It’s the weekend! What better day to start it off than with a happy food happy hour. Two articles in my news queue arrived today, coincidentally (or not, because it’s Friday?) about alcohol.
Have you ever enjoyed organic wine? It’s hard to find, but there are some wineries that do make it. In Michigan, I found Douglas Valley, Michigan’s first organic vineyard, in a Google search but haven’t been there yet.
The New York Times mentions Brick House Vineyards in Oregon’s Willamette Valley, which will celebrate its 20th anniversary in May: “All the fruit is estate-grown and certified organic, and each season about 4,000 cases are produced and bottled by hand.” The winery is certified-organic and biodynamic.

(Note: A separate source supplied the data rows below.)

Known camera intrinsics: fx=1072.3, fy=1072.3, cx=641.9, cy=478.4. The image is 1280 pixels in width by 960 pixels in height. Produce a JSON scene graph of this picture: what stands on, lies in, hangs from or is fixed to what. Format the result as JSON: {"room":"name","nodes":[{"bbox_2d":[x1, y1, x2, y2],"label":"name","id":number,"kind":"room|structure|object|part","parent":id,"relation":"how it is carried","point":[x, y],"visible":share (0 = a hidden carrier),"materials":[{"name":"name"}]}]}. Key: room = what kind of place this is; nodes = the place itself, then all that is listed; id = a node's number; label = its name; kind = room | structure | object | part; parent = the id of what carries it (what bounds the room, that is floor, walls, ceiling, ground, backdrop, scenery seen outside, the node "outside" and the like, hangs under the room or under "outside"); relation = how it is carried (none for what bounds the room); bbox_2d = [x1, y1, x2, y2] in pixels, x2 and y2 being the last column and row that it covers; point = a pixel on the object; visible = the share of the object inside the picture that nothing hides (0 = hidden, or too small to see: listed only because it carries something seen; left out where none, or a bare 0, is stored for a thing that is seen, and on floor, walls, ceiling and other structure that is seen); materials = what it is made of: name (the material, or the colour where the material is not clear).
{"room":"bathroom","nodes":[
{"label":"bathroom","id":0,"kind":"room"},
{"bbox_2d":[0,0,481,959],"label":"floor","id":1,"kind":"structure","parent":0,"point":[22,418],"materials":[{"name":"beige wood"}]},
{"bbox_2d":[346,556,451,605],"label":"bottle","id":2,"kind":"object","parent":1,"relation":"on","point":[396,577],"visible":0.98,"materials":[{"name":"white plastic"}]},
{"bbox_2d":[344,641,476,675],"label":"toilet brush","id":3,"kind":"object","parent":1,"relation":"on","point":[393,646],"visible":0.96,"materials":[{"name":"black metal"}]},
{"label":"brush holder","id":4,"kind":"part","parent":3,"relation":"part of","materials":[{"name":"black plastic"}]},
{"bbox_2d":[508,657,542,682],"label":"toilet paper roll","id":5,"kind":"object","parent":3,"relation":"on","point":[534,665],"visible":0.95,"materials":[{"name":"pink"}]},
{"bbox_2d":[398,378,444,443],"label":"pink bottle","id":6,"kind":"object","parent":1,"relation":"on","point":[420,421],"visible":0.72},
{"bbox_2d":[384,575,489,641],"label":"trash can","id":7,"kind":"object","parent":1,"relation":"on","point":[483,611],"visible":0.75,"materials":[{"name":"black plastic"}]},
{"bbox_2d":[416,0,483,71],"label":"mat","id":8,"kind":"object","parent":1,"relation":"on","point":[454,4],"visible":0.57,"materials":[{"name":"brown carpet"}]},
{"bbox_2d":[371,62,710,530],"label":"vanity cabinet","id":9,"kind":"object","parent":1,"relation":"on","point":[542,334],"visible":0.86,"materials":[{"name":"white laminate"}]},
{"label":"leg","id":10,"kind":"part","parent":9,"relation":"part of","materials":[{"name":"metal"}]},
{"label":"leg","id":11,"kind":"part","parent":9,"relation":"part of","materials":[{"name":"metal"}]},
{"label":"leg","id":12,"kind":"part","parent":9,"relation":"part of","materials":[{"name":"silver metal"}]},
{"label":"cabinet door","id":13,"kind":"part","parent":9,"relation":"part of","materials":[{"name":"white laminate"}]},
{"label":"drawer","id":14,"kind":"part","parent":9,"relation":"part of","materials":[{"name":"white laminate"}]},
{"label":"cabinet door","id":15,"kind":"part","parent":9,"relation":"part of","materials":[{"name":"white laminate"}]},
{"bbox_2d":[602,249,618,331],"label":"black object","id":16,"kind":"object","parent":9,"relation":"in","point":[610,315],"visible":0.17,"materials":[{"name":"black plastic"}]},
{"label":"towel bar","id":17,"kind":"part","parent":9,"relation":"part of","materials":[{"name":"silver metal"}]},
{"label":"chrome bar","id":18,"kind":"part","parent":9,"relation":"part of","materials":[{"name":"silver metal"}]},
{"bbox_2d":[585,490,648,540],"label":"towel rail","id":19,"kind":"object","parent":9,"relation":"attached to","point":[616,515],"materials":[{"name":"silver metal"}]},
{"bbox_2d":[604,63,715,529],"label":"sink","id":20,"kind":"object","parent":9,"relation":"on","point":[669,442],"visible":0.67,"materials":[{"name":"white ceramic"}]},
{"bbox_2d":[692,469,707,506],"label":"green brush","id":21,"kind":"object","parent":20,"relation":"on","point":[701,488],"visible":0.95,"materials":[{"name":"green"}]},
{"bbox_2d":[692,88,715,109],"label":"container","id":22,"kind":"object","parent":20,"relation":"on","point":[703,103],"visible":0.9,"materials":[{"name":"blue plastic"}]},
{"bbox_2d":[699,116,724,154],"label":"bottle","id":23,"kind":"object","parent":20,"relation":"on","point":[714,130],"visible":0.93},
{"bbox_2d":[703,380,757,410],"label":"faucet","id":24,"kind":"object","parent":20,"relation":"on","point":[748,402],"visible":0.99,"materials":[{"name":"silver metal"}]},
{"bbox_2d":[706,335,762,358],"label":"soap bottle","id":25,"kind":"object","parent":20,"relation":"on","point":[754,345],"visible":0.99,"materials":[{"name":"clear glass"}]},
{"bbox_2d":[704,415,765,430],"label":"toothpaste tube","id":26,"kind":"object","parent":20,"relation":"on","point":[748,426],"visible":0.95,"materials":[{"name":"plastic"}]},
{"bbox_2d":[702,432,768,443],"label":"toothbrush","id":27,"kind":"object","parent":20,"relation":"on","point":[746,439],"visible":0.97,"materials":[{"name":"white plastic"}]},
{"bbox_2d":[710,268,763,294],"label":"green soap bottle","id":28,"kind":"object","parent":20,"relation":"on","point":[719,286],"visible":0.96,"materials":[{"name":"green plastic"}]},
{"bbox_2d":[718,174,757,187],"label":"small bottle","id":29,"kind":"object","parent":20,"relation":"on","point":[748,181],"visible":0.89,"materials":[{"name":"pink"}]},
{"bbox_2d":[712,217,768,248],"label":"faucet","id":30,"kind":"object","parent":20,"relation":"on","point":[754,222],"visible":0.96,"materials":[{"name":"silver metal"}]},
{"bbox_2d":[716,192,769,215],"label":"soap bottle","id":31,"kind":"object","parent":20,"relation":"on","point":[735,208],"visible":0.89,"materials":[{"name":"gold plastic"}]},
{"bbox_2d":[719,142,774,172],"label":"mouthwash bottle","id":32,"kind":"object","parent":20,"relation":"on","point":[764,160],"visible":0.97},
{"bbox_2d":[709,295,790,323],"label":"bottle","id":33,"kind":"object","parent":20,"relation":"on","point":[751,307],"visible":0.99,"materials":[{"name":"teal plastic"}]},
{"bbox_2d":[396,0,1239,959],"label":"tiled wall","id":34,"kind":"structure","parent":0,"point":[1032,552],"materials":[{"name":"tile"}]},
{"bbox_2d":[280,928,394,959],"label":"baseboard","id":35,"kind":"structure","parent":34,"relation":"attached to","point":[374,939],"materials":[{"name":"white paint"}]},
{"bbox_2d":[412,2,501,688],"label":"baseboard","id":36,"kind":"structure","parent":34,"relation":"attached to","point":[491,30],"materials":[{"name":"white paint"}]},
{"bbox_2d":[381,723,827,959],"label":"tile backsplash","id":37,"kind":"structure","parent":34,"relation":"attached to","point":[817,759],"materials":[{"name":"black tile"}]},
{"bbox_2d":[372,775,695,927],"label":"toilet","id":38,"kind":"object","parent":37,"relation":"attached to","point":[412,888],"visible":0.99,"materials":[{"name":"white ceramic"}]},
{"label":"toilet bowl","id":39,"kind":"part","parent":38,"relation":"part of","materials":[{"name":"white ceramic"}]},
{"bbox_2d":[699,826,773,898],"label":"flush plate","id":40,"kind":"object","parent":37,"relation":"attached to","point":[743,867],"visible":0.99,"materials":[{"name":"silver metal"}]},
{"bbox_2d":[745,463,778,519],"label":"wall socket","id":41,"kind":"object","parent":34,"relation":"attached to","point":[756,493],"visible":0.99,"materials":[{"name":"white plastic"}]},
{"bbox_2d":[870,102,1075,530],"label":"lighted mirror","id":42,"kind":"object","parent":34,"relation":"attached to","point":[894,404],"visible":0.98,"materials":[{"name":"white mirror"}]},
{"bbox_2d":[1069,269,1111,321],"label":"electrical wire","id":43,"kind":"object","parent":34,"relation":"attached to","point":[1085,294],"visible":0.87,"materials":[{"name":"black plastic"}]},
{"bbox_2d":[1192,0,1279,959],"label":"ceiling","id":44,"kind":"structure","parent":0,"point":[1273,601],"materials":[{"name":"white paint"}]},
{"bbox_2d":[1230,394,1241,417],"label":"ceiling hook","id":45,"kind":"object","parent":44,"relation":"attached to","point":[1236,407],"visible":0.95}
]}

Oregon is on the leading edge, especially in the Willamette Valley, because of their sustainable, eco-conscious practices. That’s why it’s not surprising that they also have several brew pubs that use local ingredients. One that comes to mind, courtesy of my stepson, Ian, is Hopworks Urban Brewery in Portland. Check out how they promote sustainability in their business–from the brewery to the building to the parking and landscape to the kitchen.
The other source for organic happy hour drinks is The Daily Green. For organic cocktails–including spirits and recipes for homegrown herbs and produce–you can’t go wrong. I just wish I had read the article before I bought my Bacardi rum to make tonight’s mojitos.